*TASK BRIEF:* From the data below, repeat exactly the lines from the line with "[58,1326,68,1338] in -> [13,863,24,871] In" to the line with "[137,1484,308,1501] ApplicationHelper ->", both included.

━━ DATA SUPPLIED ━━

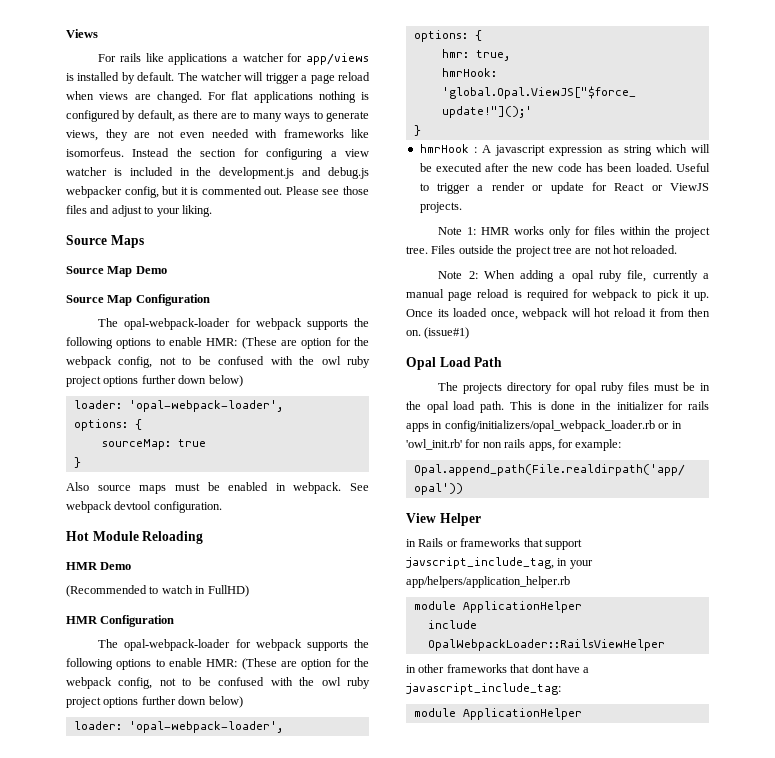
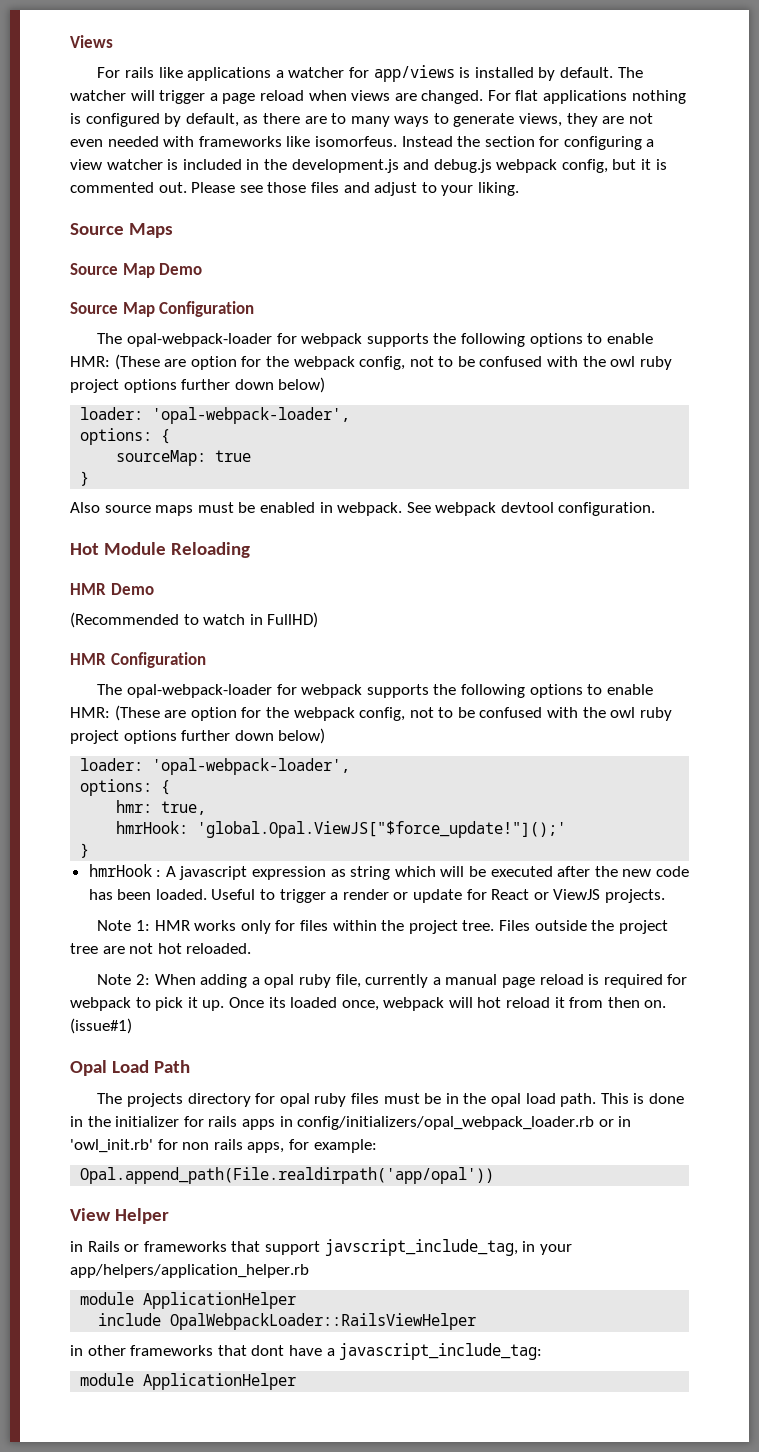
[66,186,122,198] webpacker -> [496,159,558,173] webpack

━━━
━━ DATA SUPPLIED ━━

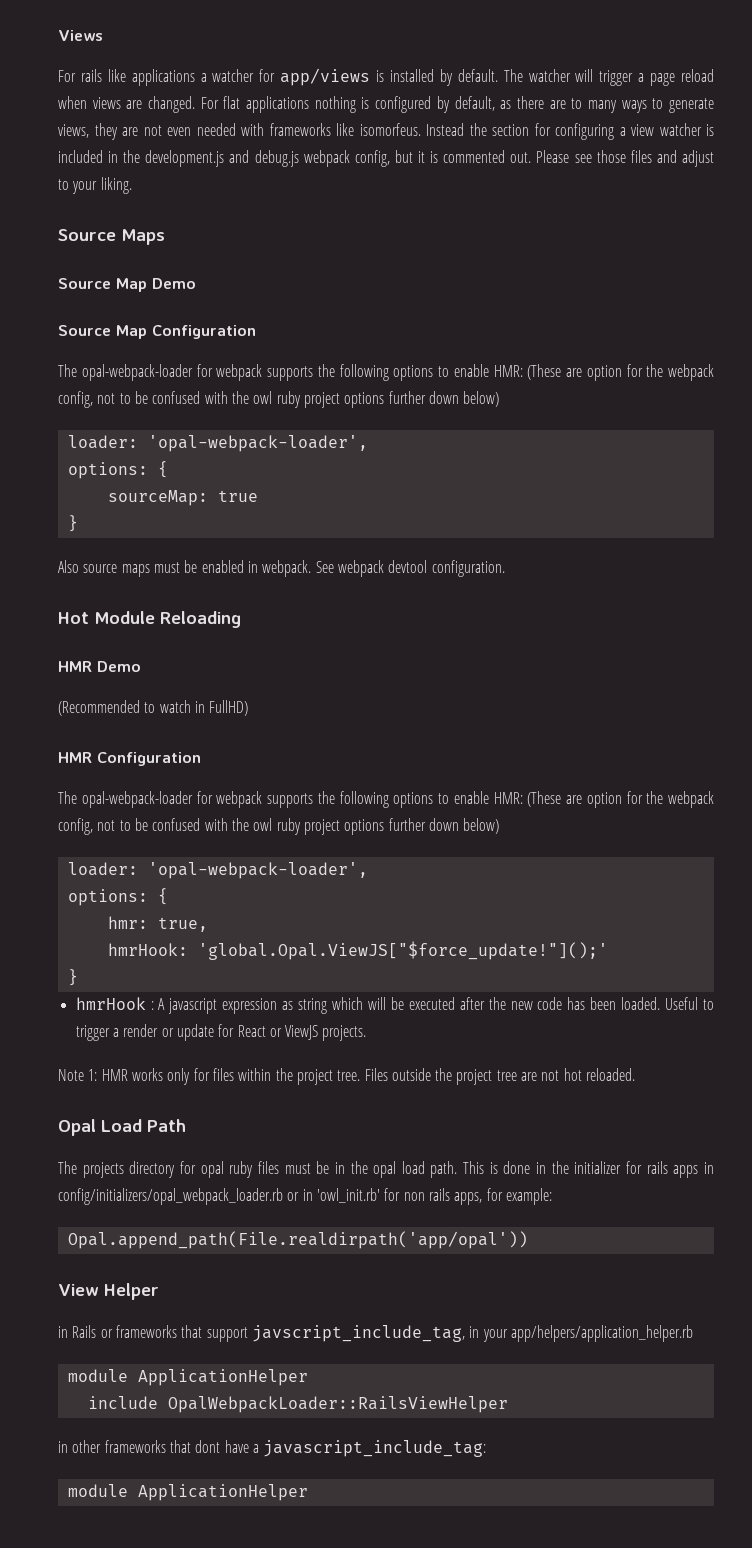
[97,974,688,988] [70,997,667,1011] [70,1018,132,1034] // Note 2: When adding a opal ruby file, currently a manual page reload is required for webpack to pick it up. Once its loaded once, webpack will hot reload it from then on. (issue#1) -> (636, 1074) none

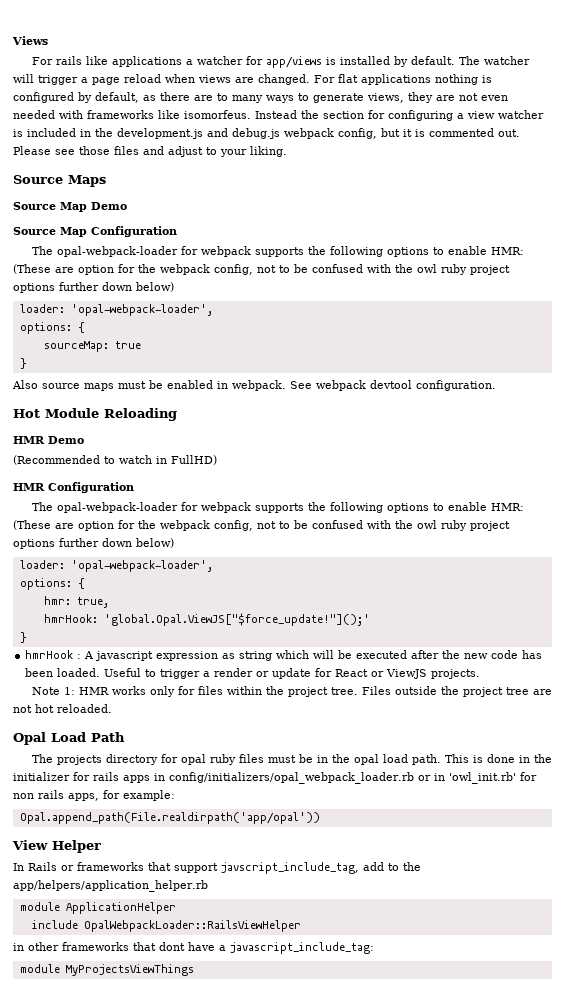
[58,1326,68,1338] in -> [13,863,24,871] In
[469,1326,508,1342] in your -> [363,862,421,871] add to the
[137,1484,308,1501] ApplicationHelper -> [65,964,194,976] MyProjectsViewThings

━━━
━━ DATA SUPPLIED ━━

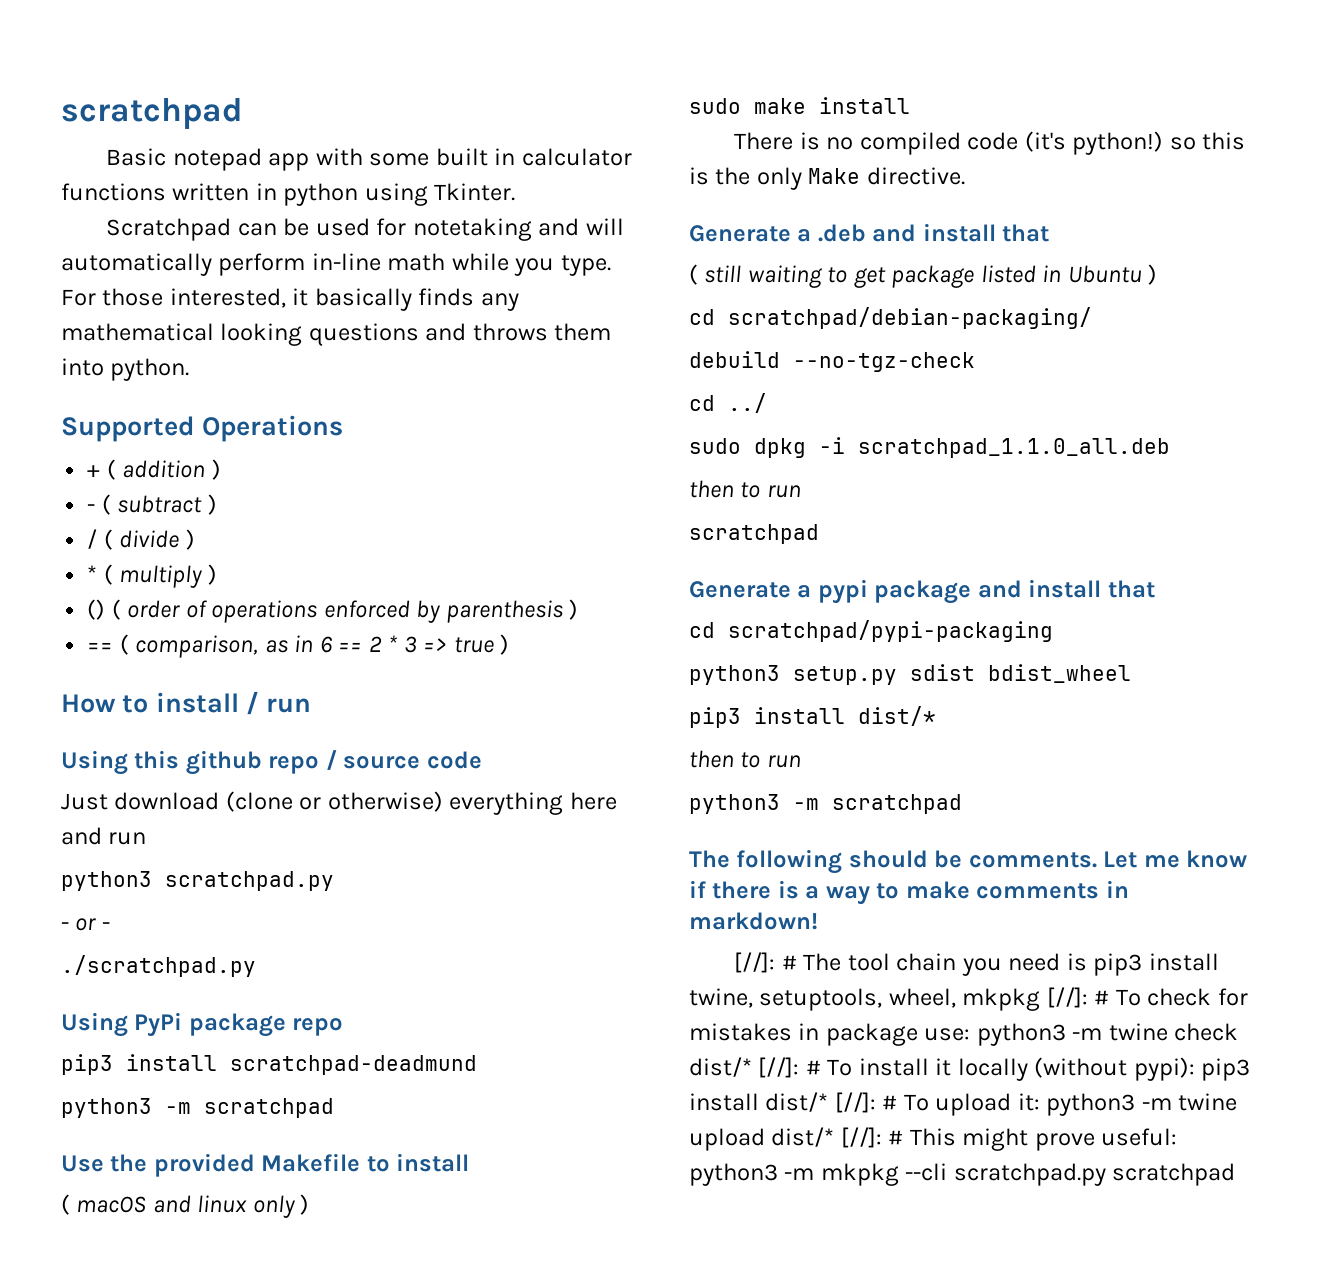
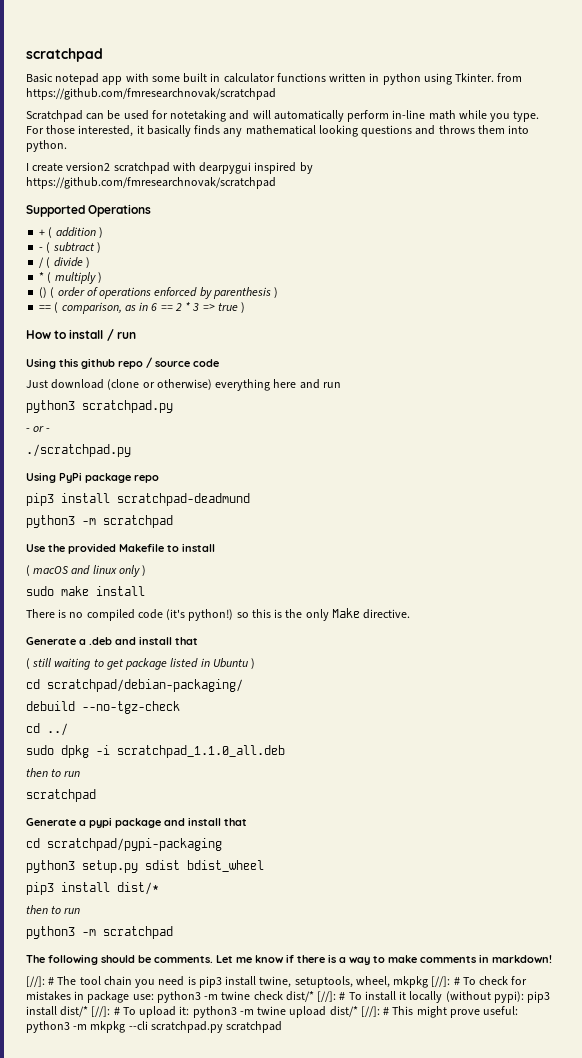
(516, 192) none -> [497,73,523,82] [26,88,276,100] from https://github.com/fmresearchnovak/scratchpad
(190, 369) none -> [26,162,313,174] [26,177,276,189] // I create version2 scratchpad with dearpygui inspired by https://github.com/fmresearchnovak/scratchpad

━━━

*THE COMPLETED TASK:*
[58,1326,68,1338] in -> [13,863,24,871] In
[469,1326,508,1342] in your -> [363,862,421,871] add to the
[137,1484,308,1501] ApplicationHelper -> [65,964,194,976] MyProjectsViewThings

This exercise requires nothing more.